Nicolas Maeterlinck

Jan Jambon invite le secteur culturel à avancer lui-même une proposition d’économies

Le ministre-président et ministre flamand de la Culture, Jan Jambon (N-VA), est venu ce jeudi présenter en commission parlementaire les coupes que son gouvernement entend imposer au secteur de la culture. La séance s’est tenue alors que plusieurs centaines de personnes étaient venues manifester contre ces mesures. Le chef de l’exécutif flamand s’est dit prêt à débattre, tout en maintenant ses projets d’économies. Lors de son intervention, CD&V et Open VLD, partenaires de majorité de la N-VA, ont eu du mal à cacher leur malaise.

Le ministre-président flamand entend réduire de 6% les subsides de fonctionnement dans le secteur culturel (sauf pour les sept institutions artistiques reconnues où l'effort serait limité à 3%) et jusqu'à 60% les subsides par projets, dont l'enveloppe de 8,47 millions d'euros cette année fondrait à 3,39 millions l'an prochain.

"Les arbres ne poussent pas jusqu'au ciel"

Au sein du Parlement, Jan Jambon a invité le secteur culturel à avancer lui-même une proposition d'économies. "Je veux débattre d'une meilleure répartition" des efforts, a-t-il affirmé. Mais il a maintenu l'ampleur des coupes budgétaires annoncées, dont il assure qu'elles touchent de la même manière d'autres secteurs subsidiés.

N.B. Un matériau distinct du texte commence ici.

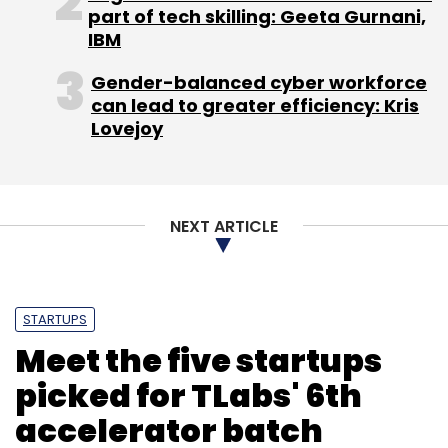
part of tech skilling: Geeta Gurnani,
IBM
Gender-balanced cyber workforce
can lead to greater efficiency: Kris
Lovejoy
NEXT ARTICLE
STARTUPS
Meet the five startups
picked for TLabs' 6th
accelerator batch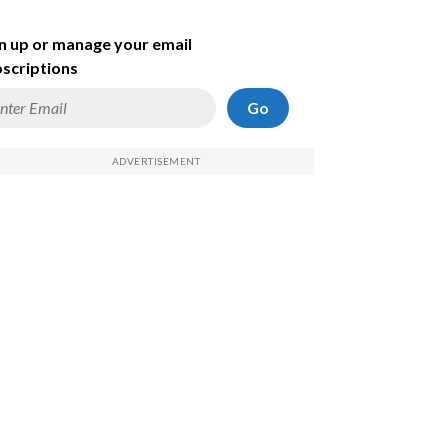
n up or manage your email
scriptions
Go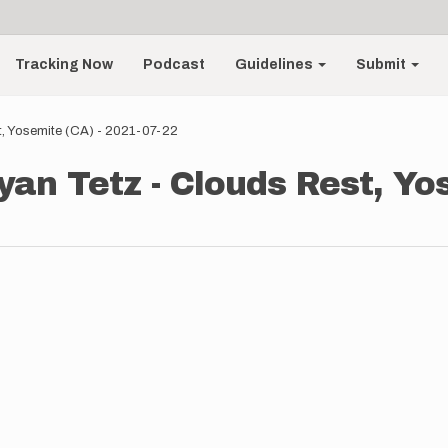
Tracking Now
Podcast
Guidelines
Submit
t, Yosemite (CA) - 2021-07-22
yan Tetz - Clouds Rest, Yo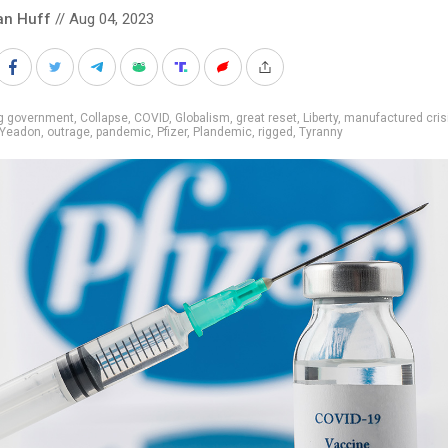
an Huff
// Aug 04, 2023
ig government
,
Collapse
,
COVID
,
Globalism
,
great reset
,
Liberty
,
manufactured cris
 Yeadon
,
outrage
,
pandemic
,
Pfizer
,
Plandemic
,
rigged
,
Tyranny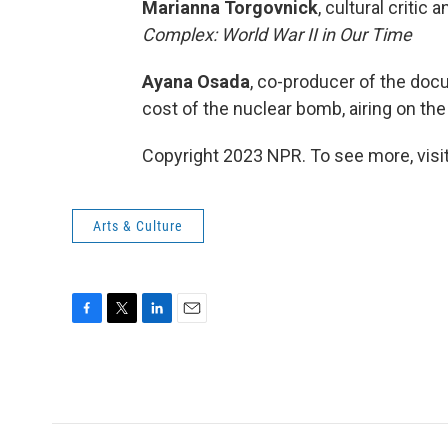
Marianna Torgovnick
, cultural critic
Complex: World War II in Our Time
Ayana Osada
, co-producer of the do
cost of the nuclear bomb, airing on t
Copyright 2023 NPR. To see more, visit
Arts & Culture
F
T
L
E
a
w
i
m
c
i
n
a
e
t
k
i
b
t
e
l
o
e
d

"Les arbres ne poussent pas jusqu'au ciel", a lancé le nationaliste flamand. Jan Jambon considère que les coupes budgétaires n'étoufferont pas la créativité. "Nous serons plus sélectifs, mais ceux qui excellent recevront toujours des possibilités de croître".

Il a ajouté que le budget global de la Culture, lui, ne baisse pas: les 482,4 millions d'euros de 2019 passeront à 482,6 millions en 2020. Et si des marges budgétaires se dégagent, elles seront affectées en priorité aux subsides par projets, a-t-il promis.

Le VB, seul soutien dans l’opposition

Pour Groen, la main tendue par Jan Jambon au secteur culturel pour qu'il propose lui-même où opérer les coupes budgétaires traduit une volonté du ministre-président de diviser le secteur, a affirmé Staf Pelckmans.

"Ca ne passera pas ! Nous serons là, avec les activistes, jusqu'à ce que vous reveniez sur ces économies", a lancé Tom De Meester (PTB), tandis que Katia Segers (SP.A) dénonçait les choix "erronés" du gouvernement.

Malaise au sein de la majorité

Dans la majorité, le CD&V et l'Open Vld n'ont pas caché un certain malaise sur les choix du ministre-président.

Karin Brouwers (CD&V) a affirmé que son parti était "choqué" par les fortes coupes budgétaires. Stephanie D'Hose (Open Vld) est allée plus loin: "je suis persuadée que vous avez pris une mauvaise décision", a-t-elle dit à Jan Jambon.

Les deux partenaires de la N-VA se sont toutefois montrés satisfaits de l'ouverture au dialogue. Mme D'Hose a même suggéré d'augmenter de 3% à 6% l'effort demandé aux institutions reconnues, de manière à réduire les coupes sur les subsides par projets.